### PROBLEM STATEMENT
Make a verbatim transcription of the records, without the pictures.

### ENTRIES PROVIDED
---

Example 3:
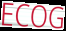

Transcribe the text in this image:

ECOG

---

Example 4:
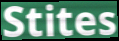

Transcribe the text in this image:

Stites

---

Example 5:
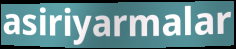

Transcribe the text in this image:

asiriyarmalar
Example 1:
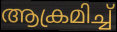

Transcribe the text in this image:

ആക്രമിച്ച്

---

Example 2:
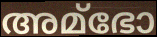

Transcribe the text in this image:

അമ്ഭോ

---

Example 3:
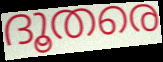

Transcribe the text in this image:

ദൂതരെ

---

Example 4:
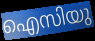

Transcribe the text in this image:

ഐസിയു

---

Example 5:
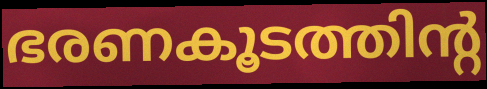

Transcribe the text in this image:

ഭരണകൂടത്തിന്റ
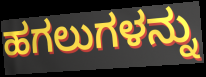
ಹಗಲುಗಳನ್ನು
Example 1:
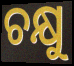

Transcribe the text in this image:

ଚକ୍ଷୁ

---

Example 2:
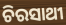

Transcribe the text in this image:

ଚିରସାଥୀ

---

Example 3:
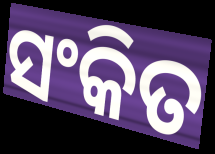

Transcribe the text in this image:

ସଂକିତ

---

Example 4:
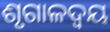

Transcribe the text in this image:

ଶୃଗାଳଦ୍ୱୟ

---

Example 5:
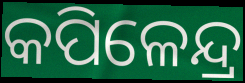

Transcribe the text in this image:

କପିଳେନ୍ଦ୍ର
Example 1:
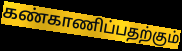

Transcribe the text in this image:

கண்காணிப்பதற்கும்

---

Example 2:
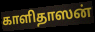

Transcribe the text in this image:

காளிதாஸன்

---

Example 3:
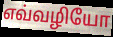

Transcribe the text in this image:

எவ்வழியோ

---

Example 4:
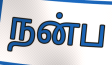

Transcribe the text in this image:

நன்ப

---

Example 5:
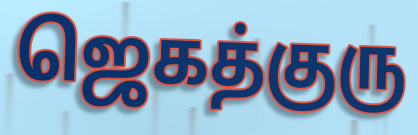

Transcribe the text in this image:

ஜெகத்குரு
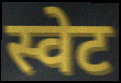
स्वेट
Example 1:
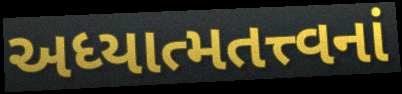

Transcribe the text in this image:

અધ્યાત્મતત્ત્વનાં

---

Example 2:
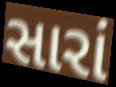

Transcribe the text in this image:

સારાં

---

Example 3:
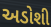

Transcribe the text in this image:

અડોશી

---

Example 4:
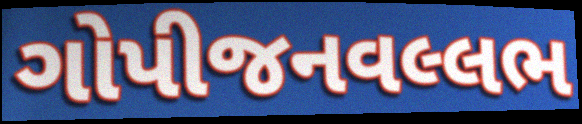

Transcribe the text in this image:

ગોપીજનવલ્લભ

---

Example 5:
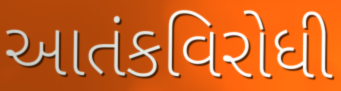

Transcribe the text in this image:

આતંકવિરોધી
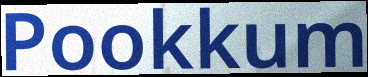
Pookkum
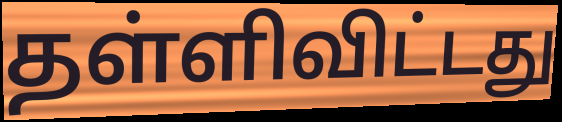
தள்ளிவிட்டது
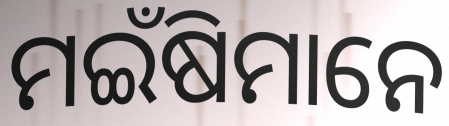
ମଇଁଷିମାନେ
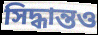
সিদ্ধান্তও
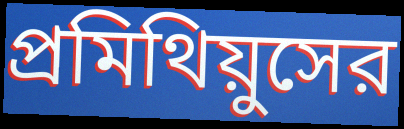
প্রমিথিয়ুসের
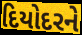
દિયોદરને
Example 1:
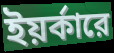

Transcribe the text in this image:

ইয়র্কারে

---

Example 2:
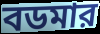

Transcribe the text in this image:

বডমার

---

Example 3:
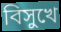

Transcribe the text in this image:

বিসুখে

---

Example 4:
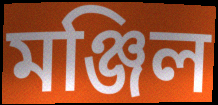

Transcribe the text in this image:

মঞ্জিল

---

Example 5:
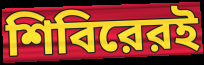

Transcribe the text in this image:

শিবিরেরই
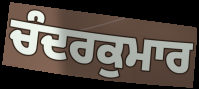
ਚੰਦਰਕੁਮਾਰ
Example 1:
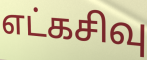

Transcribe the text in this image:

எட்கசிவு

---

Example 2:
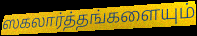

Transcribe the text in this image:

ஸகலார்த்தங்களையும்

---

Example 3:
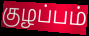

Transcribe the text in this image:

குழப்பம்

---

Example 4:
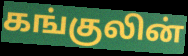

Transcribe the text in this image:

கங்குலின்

### EXERCISE RESULT
---

Example 3:

Transcribe the text in this image:

ECOG

---

Example 4:

Transcribe the text in this image:

Stites

---

Example 5:

Transcribe the text in this image:

asiriyarmalar
Example 1:

Transcribe the text in this image:

ആക്രമിച്ച്

---

Example 2:

Transcribe the text in this image:

അമ്ഭോ

---

Example 3:

Transcribe the text in this image:

ദൂതരെ

---

Example 4:

Transcribe the text in this image:

ഐസിയു

---

Example 5:

Transcribe the text in this image:

ഭരണകൂടത്തിന്റ
ಹಗಲುಗಳನ್ನು
Example 1:

Transcribe the text in this image:

ଚକ୍ଷୁ

---

Example 2:

Transcribe the text in this image:

ଚିରସାଥୀ

---

Example 3:

Transcribe the text in this image:

ସଂକିତ

---

Example 4:

Transcribe the text in this image:

ଶୃଗାଳଦ୍ୱୟ

---

Example 5:

Transcribe the text in this image:

କପିଳେନ୍ଦ୍ର
Example 1:

Transcribe the text in this image:

கண்காணிப்பதற்கும்

---

Example 2:

Transcribe the text in this image:

காளிதாஸன்

---

Example 3:

Transcribe the text in this image:

எவ்வழியோ

---

Example 4:

Transcribe the text in this image:

நன்ப

---

Example 5:

Transcribe the text in this image:

ஜெகத்குரு
स्वेट
Example 1:

Transcribe the text in this image:

અધ્યાત્મતત્ત્વનાં

---

Example 2:

Transcribe the text in this image:

સારાં

---

Example 3:

Transcribe the text in this image:

અડોશી

---

Example 4:

Transcribe the text in this image:

ગોપીજનવલ્લભ

---

Example 5:

Transcribe the text in this image:

આતંકવિરોધી
Pookkum
தள்ளிவிட்டது
ମଇଁଷିମାନେ
সিদ্ধান্তও
প্রমিথিয়ুসের
દિયોદરને
Example 1:

Transcribe the text in this image:

ইয়র্কারে

---

Example 2:

Transcribe the text in this image:

বডমার

---

Example 3:

Transcribe the text in this image:

বিসুখে

---

Example 4:

Transcribe the text in this image:

মঞ্জিল

---

Example 5:

Transcribe the text in this image:

শিবিরেরই
ਚੰਦਰਕੁਮਾਰ
Example 1:

Transcribe the text in this image:

எட்கசிவு

---

Example 2:

Transcribe the text in this image:

ஸகலார்த்தங்களையும்

---

Example 3:

Transcribe the text in this image:

குழப்பம்

---

Example 4:

Transcribe the text in this image:

கங்குலின்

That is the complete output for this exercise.